Linda plans to speak about Death with Dignity to several local groups in the coming months, from Rotary to the Benton Franklin County Medical Society.
She also plans a series of public seminars, starting with a session on “End of Life Choices” on April 26 in Pasco.
It’ll touch on Death with Dignity, but also other issues surrounding the end of life.
In July, a session on advanced planning is scheduled. And in September, Linda will hold a session for people interested in becoming volunteers.
A variety of volunteer options are available, from helping publicize events, to picking up prescriptions, to working with families directly and even being present at deaths.
During the session, “we’ll talk about what (prospective volunteers) want to do,” Linda said.
‘Force of nature’
McLaughlin said Linda Estes is a “force of nature” who’s doing important work.
“She speaks from deep experience and is very committed. She’s working hard to see that the Tri-City area has reliable, robust access to Death with Dignity for those who want it,” she said.
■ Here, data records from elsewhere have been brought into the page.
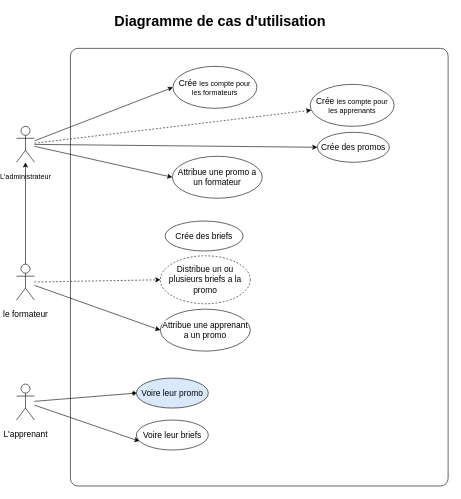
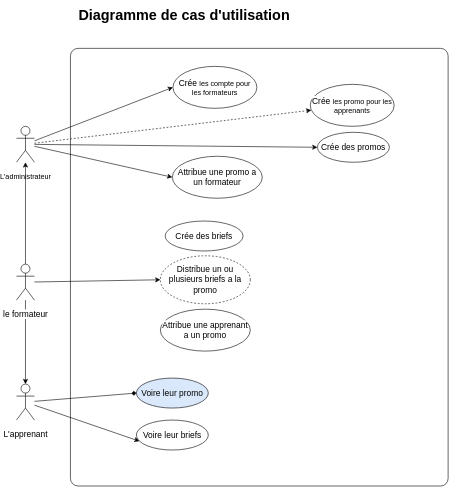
  <mxCell id="0" />
  <mxCell id="1" parent="0" />
  <mxCell id="2" value="" style="rounded=1;whiteSpace=wrap;html=1;arcSize=2;" parent="1" vertex="1"><mxGeometry x="110" y="80" width="630" height="730" as="geometry" /></mxCell>
- <mxCell id="3" value="&lt;font style=&quot;font-size: 24px;&quot;&gt;&lt;b&gt;Diagramme de cas d'utilisation&lt;/b&gt;&lt;/font&gt;" style="text;html=1;strokeColor=none;fillColor=none;align=center;verticalAlign=middle;whiteSpace=wrap;rounded=0;" parent="1" vertex="1"><mxGeometry x="160" y="20" width="400" height="30" as="geometry" /></mxCell>
+ <mxCell id="3" value="&lt;font style=&quot;font-size: 24px;&quot;&gt;&lt;b&gt;Diagramme de cas d'utilisation&lt;/b&gt;&lt;/font&gt;" style="text;html=1;strokeColor=none;fillColor=none;align=center;verticalAlign=middle;whiteSpace=wrap;rounded=0;" parent="1" vertex="1"><mxGeometry x="100" y="10" width="400" height="30" as="geometry" /></mxCell>
  <mxCell id="4" style="edgeStyle=none;rounded=0;orthogonalLoop=1;jettySize=auto;html=1;entryX=0;entryY=0.5;entryDx=0;entryDy=0;fontSize=12;" parent="1" source="8" target="16" edge="1"><mxGeometry relative="1" as="geometry" /></mxCell>
  <mxCell id="5" style="edgeStyle=none;rounded=0;orthogonalLoop=1;jettySize=auto;html=1;fontSize=12;dashed=1;" parent="1" source="8" target="17" edge="1"><mxGeometry relative="1" as="geometry" /></mxCell>
  <mxCell id="6" style="edgeStyle=none;rounded=0;orthogonalLoop=1;jettySize=auto;html=1;entryX=0;entryY=0.5;entryDx=0;entryDy=0;fontSize=12;" parent="1" source="8" target="18" edge="1"><mxGeometry relative="1" as="geometry" /></mxCell>
  <mxCell id="7" style="edgeStyle=none;rounded=0;orthogonalLoop=1;jettySize=auto;html=1;entryX=0;entryY=0.5;entryDx=0;entryDy=0;fontSize=12;" parent="1" source="8" target="19" edge="1"><mxGeometry relative="1" as="geometry" /></mxCell>
  <mxCell id="8" value="&lt;font style=&quot;font-size: 12px;&quot;&gt;L'administrateur&lt;br&gt;&lt;/font&gt;" style="shape=umlActor;verticalLabelPosition=bottom;verticalAlign=top;html=1;outlineConnect=0;fontSize=24;" parent="1" vertex="1"><mxGeometry x="20" y="210" width="30" height="60" as="geometry" /></mxCell>
  <mxCell id="9" style="edgeStyle=none;rounded=0;orthogonalLoop=1;jettySize=auto;html=1;fontSize=12;" parent="1" source="12" target="8" edge="1"><mxGeometry relative="1" as="geometry" /></mxCell>
- <mxCell id="10" style="edgeStyle=none;rounded=0;orthogonalLoop=1;jettySize=auto;html=1;entryX=0;entryY=0.5;entryDx=0;entryDy=0;fontSize=12;dashed=1;" parent="1" source="12" target="21" edge="1"><mxGeometry relative="1" as="geometry" /></mxCell>
- <mxCell id="11" style="rounded=0;orthogonalLoop=1;jettySize=auto;html=1;entryX=0;entryY=0.5;entryDx=0;entryDy=0;" edge="1" parent="1" source="12" target="24"><mxGeometry relative="1" as="geometry" /></mxCell>
+ <mxCell id="10" style="edgeStyle=none;rounded=0;orthogonalLoop=1;jettySize=auto;html=1;entryX=0;entryY=0.5;entryDx=0;entryDy=0;fontSize=12;" parent="1" source="12" target="21" edge="1"><mxGeometry relative="1" as="geometry" /></mxCell>
+ <mxCell id="11" style="rounded=0;orthogonalLoop=1;jettySize=auto;html=1;" edge="1" parent="1" source="12" target="15"><mxGeometry relative="1" as="geometry" /></mxCell>
  <mxCell id="12" value="&lt;span style=&quot;font-family: &amp;quot;Nunito Sans&amp;quot;, sans-serif; font-size: 14px; text-align: start; background-color: rgb(255, 255, 255);&quot;&gt;le formateur&lt;/span&gt;" style="shape=umlActor;verticalLabelPosition=bottom;verticalAlign=top;html=1;outlineConnect=0;fontSize=24;" parent="1" vertex="1"><mxGeometry x="20" y="440" width="30" height="60" as="geometry" /></mxCell>
  <mxCell id="13" style="edgeStyle=none;rounded=0;orthogonalLoop=1;jettySize=auto;html=1;entryX=0;entryY=0.5;entryDx=0;entryDy=0;fontSize=14;endArrow=diamond;" parent="1" source="15" target="22" edge="1"><mxGeometry relative="1" as="geometry" /></mxCell>
  <mxCell id="14" style="edgeStyle=none;rounded=0;orthogonalLoop=1;jettySize=auto;html=1;entryX=0.042;entryY=0.705;entryDx=0;entryDy=0;entryPerimeter=0;fontSize=14;" parent="1" source="15" target="23" edge="1"><mxGeometry relative="1" as="geometry" /></mxCell>
  <mxCell id="15" value="&lt;span style=&quot;font-family: &amp;quot;Nunito Sans&amp;quot;, sans-serif; font-size: 14px; text-align: start; background-color: rgb(255, 255, 255);&quot;&gt;L'apprenant&lt;/span&gt;" style="shape=umlActor;verticalLabelPosition=bottom;verticalAlign=top;html=1;outlineConnect=0;fontSize=24;" parent="1" vertex="1"><mxGeometry x="20" y="640" width="30" height="60" as="geometry" /></mxCell>
  <mxCell id="16" value="&lt;span style=&quot;font-family: &amp;quot;Nunito Sans&amp;quot;, sans-serif; font-size: 14px; text-align: start; background-color: rgb(255, 255, 255);&quot;&gt;Crée &lt;/span&gt;les compte pour les formateurs" style="ellipse;whiteSpace=wrap;html=1;fontSize=12;" parent="1" vertex="1"><mxGeometry x="281" y="110" width="140" height="70" as="geometry" /></mxCell>
- <mxCell id="17" value="&lt;span style=&quot;font-family: &amp;quot;Nunito Sans&amp;quot;, sans-serif; font-size: 14px; text-align: start; background-color: rgb(255, 255, 255);&quot;&gt;Crée &lt;/span&gt;les compte pour les apprenants" style="ellipse;whiteSpace=wrap;html=1;fontSize=12;" parent="1" vertex="1"><mxGeometry x="510" y="140" width="140" height="70" as="geometry" /></mxCell>
+ <mxCell id="17" value="&lt;span style=&quot;font-family: &amp;quot;Nunito Sans&amp;quot;, sans-serif; font-size: 14px; text-align: start; background-color: rgb(255, 255, 255);&quot;&gt;Crée &lt;/span&gt;les promo pour les apprenants" style="ellipse;whiteSpace=wrap;html=1;fontSize=12;" parent="1" vertex="1"><mxGeometry x="510" y="140" width="140" height="70" as="geometry" /></mxCell>
  <mxCell id="18" value="&lt;span style=&quot;font-family: &amp;quot;Nunito Sans&amp;quot;, sans-serif; font-size: 14px; text-align: start; background-color: rgb(255, 255, 255);&quot;&gt;Crée des promos&lt;/span&gt;" style="ellipse;whiteSpace=wrap;html=1;fontSize=12;" parent="1" vertex="1"><mxGeometry x="522" y="220" width="120" height="50" as="geometry" /></mxCell>
  <mxCell id="19" value="&lt;div style=&quot;&quot;&gt;&lt;span style=&quot;font-family: &amp;quot;Nunito Sans&amp;quot;, sans-serif; font-size: 14px; background-color: rgb(255, 255, 255);&quot;&gt;Attribue une promo a un formateur&lt;/span&gt;&lt;br&gt;&lt;/div&gt;" style="ellipse;whiteSpace=wrap;html=1;fontSize=12;" parent="1" vertex="1"><mxGeometry x="280" y="260" width="150" height="70" as="geometry" /></mxCell>
  <mxCell id="20" value="&lt;span style=&quot;font-family: &amp;quot;Nunito Sans&amp;quot;, sans-serif; font-size: 14px; text-align: start; background-color: rgb(255, 255, 255);&quot;&gt;Crée des briefs&lt;/span&gt;" style="ellipse;whiteSpace=wrap;html=1;fontSize=12;" parent="1" vertex="1"><mxGeometry x="268" y="368" width="130" height="50" as="geometry" /></mxCell>
  <mxCell id="21" value="&lt;span style=&quot;font-family: &amp;quot;Nunito Sans&amp;quot;, sans-serif; font-size: 14px; text-align: start; background-color: rgb(255, 255, 255);&quot;&gt;Distribue un ou plusieurs briefs a la promo&lt;/span&gt;" style="ellipse;whiteSpace=wrap;html=1;fontSize=12;dashed=1;" parent="1" vertex="1"><mxGeometry x="260" y="426" width="150" height="80" as="geometry" /></mxCell>
  <mxCell id="22" value="&lt;font style=&quot;font-size: 14px;&quot;&gt;Voire leur promo&lt;/font&gt;" style="ellipse;whiteSpace=wrap;html=1;fontSize=12;fillColor=#dae8fc;" parent="1" vertex="1"><mxGeometry x="220" y="630" width="120" height="50" as="geometry" /></mxCell>
  <mxCell id="23" value="&lt;font style=&quot;font-size: 14px;&quot;&gt;Voire leur briefs&lt;/font&gt;" style="ellipse;whiteSpace=wrap;html=1;fontSize=12;" parent="1" vertex="1"><mxGeometry x="220" y="700" width="120" height="50" as="geometry" /></mxCell>
  <mxCell id="24" value="&lt;div style=&quot;&quot;&gt;&lt;span style=&quot;font-family: &amp;quot;Nunito Sans&amp;quot;, sans-serif; font-size: 14px; background-color: rgb(255, 255, 255);&quot;&gt;Attribue une apprenant a un promo&lt;/span&gt;&lt;br&gt;&lt;/div&gt;" style="ellipse;whiteSpace=wrap;html=1;fontSize=12;" vertex="1" parent="1"><mxGeometry x="260" y="515" width="150" height="70" as="geometry" /></mxCell>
The people who want it tend to have some things in common.
Along with being from the west side, they’re most often white and have at least some college education.
They also range in age; in 2017, the span was 33 to 98 years old.
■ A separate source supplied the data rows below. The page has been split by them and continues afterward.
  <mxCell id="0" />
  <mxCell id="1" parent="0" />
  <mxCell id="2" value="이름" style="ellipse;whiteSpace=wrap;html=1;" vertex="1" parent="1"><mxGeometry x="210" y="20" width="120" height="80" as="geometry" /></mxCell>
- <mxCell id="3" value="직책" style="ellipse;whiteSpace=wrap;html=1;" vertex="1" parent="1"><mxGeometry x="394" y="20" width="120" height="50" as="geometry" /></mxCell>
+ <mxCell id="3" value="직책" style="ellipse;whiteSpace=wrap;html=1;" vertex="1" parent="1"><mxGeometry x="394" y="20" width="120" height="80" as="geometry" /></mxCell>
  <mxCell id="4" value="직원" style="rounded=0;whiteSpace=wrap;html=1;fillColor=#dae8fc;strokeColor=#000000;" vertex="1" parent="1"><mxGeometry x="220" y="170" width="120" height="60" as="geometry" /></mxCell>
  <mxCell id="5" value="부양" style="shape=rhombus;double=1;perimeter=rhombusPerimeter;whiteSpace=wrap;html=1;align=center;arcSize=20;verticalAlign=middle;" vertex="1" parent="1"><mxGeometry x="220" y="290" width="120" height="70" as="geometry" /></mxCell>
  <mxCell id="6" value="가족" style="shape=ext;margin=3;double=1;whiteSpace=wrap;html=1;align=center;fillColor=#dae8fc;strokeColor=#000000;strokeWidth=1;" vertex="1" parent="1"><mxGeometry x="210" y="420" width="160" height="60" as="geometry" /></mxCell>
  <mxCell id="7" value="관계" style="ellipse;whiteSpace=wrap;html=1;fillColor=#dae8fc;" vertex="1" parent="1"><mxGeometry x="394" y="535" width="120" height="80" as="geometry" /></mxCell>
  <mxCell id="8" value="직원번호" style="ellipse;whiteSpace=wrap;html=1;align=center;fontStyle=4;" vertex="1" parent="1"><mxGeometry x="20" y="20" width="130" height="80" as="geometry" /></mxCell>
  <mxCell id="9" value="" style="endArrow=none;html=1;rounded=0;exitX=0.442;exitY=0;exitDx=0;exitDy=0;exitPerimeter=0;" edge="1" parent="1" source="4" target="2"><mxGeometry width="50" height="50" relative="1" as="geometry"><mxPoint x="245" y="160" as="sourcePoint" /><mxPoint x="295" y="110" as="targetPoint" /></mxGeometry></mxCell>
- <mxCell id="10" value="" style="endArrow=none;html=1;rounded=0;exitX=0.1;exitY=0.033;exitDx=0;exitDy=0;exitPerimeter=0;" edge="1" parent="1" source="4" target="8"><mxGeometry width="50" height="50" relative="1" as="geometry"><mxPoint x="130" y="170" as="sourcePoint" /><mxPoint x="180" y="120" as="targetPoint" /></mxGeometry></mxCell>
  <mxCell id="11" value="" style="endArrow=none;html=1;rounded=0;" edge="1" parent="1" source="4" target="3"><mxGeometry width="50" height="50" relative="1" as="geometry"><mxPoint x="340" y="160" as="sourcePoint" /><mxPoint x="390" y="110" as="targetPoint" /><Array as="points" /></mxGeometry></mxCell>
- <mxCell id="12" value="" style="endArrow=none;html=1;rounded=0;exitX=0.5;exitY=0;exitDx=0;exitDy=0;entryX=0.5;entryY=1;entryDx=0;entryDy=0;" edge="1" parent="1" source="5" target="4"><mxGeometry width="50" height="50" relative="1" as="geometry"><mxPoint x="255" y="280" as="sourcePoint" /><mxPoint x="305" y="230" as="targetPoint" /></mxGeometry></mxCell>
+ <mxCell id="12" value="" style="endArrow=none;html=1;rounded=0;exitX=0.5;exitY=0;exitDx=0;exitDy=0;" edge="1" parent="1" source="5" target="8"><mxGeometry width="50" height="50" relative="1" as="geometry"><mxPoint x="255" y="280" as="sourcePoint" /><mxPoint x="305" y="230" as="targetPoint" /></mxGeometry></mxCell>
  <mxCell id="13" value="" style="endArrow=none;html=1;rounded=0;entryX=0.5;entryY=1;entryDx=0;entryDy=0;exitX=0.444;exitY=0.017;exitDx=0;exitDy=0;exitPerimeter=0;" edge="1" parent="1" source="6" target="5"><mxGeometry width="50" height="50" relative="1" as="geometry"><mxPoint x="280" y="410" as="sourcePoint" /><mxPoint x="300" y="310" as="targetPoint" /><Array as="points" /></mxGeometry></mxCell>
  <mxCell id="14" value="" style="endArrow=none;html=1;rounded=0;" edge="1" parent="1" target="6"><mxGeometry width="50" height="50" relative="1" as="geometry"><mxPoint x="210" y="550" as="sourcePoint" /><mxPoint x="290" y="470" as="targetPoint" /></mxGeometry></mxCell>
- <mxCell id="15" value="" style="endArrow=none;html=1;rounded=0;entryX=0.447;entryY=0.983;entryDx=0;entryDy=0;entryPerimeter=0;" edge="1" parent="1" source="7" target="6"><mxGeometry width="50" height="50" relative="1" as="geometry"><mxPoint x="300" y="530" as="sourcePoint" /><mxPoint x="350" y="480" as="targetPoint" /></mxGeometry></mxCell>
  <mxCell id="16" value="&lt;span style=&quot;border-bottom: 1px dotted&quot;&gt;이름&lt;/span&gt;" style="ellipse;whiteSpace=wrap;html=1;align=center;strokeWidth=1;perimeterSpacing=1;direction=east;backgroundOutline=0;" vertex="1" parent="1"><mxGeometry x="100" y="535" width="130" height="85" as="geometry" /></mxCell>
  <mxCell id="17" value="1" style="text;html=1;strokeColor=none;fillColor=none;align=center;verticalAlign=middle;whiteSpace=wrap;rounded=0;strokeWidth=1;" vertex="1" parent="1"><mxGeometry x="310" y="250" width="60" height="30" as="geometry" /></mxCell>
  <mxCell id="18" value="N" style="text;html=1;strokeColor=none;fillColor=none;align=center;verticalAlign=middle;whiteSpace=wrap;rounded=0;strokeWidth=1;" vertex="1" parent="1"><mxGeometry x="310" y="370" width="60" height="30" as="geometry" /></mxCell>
In most cases, they have cancer, although neurodegenerative diseases such as ALS also make the list, along with other illnesses.
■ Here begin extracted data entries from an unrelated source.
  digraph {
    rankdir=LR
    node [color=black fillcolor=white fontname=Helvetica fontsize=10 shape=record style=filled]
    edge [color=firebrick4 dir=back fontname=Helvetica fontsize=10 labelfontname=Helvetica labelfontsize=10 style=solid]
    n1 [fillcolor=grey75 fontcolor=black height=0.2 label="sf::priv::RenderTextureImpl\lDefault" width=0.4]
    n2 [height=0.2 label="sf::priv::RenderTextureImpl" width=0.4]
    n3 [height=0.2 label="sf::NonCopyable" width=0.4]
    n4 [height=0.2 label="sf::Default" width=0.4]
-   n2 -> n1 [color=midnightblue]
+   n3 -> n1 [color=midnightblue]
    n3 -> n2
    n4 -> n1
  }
In about one-third of cases, people who obtain the medication don’t end up using it, McLaughlin said.
Some become too sick to take it on their own, as required. Others decide they ultimately don’t want to.
In some cases, “simply knowing that they have a choice at a time in life when their choices have been drastically limited is palliative in nature,” McLaughlin said. “People are relieved to have a choice.”
Peaceful and calm
Phil Estes was a practical man, his daughter said
When treatment was still an option, he pursued it. But when his condition worsened and “the only option left was suffering, it didn’t make sense to him,” Linda said.
He said his goodbyes to friends and loved ones. On Jan. 4, 2016, he was ready.
Linda prepared the medication, with her longtime love, Paul, on hand for support.
Phil started the process of taking it. “He asked for music, and we put ‘The Lion King’ on,” Linda said. “I held one hand and Paul held the other and we just talked.”
By then, they’d said all the big things. They were close. Phil was a kind, wonderful father, Linda said.
“He was not ashamed to tell me that he loved me and he was proud of me. If I asked for advice, he would give it. And he would take advice from me,” she said.
They had a loving relationship.
Eventually, he laid back and closed his eyes. He said he was getting sleepy. Before too long, he was gone.
Linda had been scared of death, but watching her father’s passing changed that. “It was very peaceful, very calm,” she said.
It was what he wanted. And in the difficulty and challenge, Linda found a mission.
“It’s every family’s choice to decide what to do. Whatever you choose should be easy. It’s legal. It should be easy,” she said. “It should be fair and equitable for everyone in the state.”
The April 26 seminar is at 5:30 p.m. at the Mid-Columbia Libraries branch in Pasco.